Coconut Lentil Curry (Vegan & Gluten Free)

Introducing your summer curry - a healthy, nutritious concoction that tastes great warm or cold and will help you recover from all those hours you spend drinking in the sun, thanks to a double whammy of nutrients from the veggies and capsaicin from the hot spices. And did I mention it's vegan and gluten free?

I have a problem.

I am absolutely addicted to Sweetgreen, and it is threatening the feeble health of my bank account.

It's just that it's so close to my office! And allows me to get some fresh air in the middle of the work day! And I can order my salad ahead of time so I don't need to wait in line!
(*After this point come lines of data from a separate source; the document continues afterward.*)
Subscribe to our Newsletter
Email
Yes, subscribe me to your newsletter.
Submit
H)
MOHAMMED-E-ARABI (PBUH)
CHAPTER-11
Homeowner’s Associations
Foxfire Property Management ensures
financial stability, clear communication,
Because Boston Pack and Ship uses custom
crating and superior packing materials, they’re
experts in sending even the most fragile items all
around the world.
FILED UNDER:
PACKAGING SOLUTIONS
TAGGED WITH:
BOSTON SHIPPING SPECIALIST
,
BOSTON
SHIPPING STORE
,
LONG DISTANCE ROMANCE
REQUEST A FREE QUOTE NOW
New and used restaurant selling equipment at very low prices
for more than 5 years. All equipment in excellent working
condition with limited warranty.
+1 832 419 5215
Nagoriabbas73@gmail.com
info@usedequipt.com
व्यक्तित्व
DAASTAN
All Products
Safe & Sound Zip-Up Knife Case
And my friends love it too so we all go get our salads together!

...but, it's also like $10 per salad... and metro is hiking fares for some unknown reason (are you also gonna improve your service and start collecting tax money from VA and MD, WMATA?!)... so I really should NOT spend $50 on salads per week when it costs less than half as much to make a delicious batch of something at the beginning of the week.
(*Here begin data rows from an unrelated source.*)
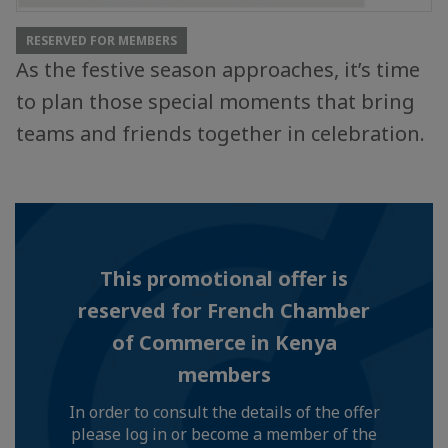
RESERVED FOR MEMBERS
As the festive season approaches, it’s time
to plan those special moments that bring
teams and friends together in celebration.
This promotional offer is
reserved for French Chamber
of Commerce in Kenya
members
In order to consult the details of the offer
please log in or become a member of the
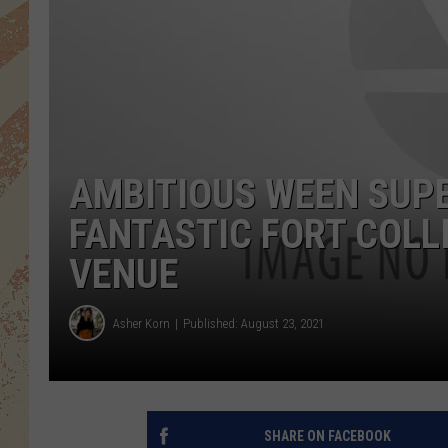
AMBITIOUS WEEN SUPE
FANTASTIC FORT COL
VENUE
Asher Korn
Published: August 23, 2021
SHARE ON FACEBOOK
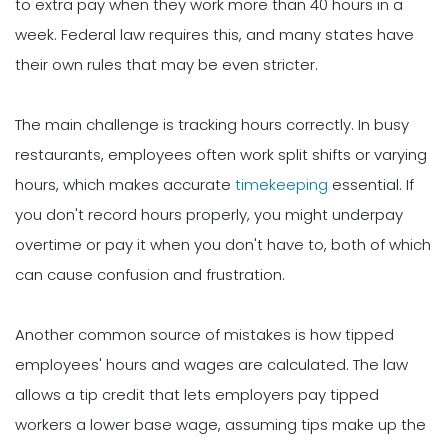
to extra pay when they work more than 40 hours in a
week. Federal law requires this, and many states have
their own rules that may be even stricter.
The main challenge is tracking hours correctly. In busy
restaurants, employees often work split shifts or varying
hours, which makes accurate
timekeeping
essential. If
you don't record hours properly, you might underpay
overtime or pay it when you don't have to, both of which
can cause confusion and frustration.
Another common source of mistakes is how tipped
employees' hours and wages are calculated. The law
allows a tip credit that lets employers pay tipped
workers a lower base wage, assuming tips make up the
Hence, this curry! Easy to transport, super delicious, and healthy to boot. My tupperwares of curry have been getting me through the week feeling healthy and not impoverished, which are two things I aspire to on a daily basis. No sad desk lunch here!

Coconut Lentil Curry

To make this curry, you will need:
- 2 T coconut oil
- 2 cloves garlic, minced
- 2 T ginger, minced
- 28 oz can crushed tomatoes
- 1 cup dried lentils
- 15 oz can light coconut milk
- 1 T turmeric
- 1 t cayenne pepper
- Salt & pepper, to taste
- Halved cherry tomatoes and cilantro for garnish

Heat a large pot over medium-high heat, and add the coconut oil. Add the ginger and garlic and sauté, stirring frequently, for 1-2 minutes. Add the crushed tomatoes, turmeric, salt, and pepper, and cook for 5 minutes, stirring occasionally.

Add the lentils, cayenne pepper, and 4 cups of water to the pot and bring to a boil. Reduce heat to low, cover the pot, and let simmer 35-40 minutes until lentils are soft. Add the coconut milk and bring to a simmer.

Remove from heat, garnish with halved cherry tomatoes and cilantro, and serve with rice, quinoa (my personal fave), or naan. Healthy lunches/dinners/drunchies made easy! Because nothing is better than drunk eating a warm, nourishing meal that won't make you hate yourself in the morning.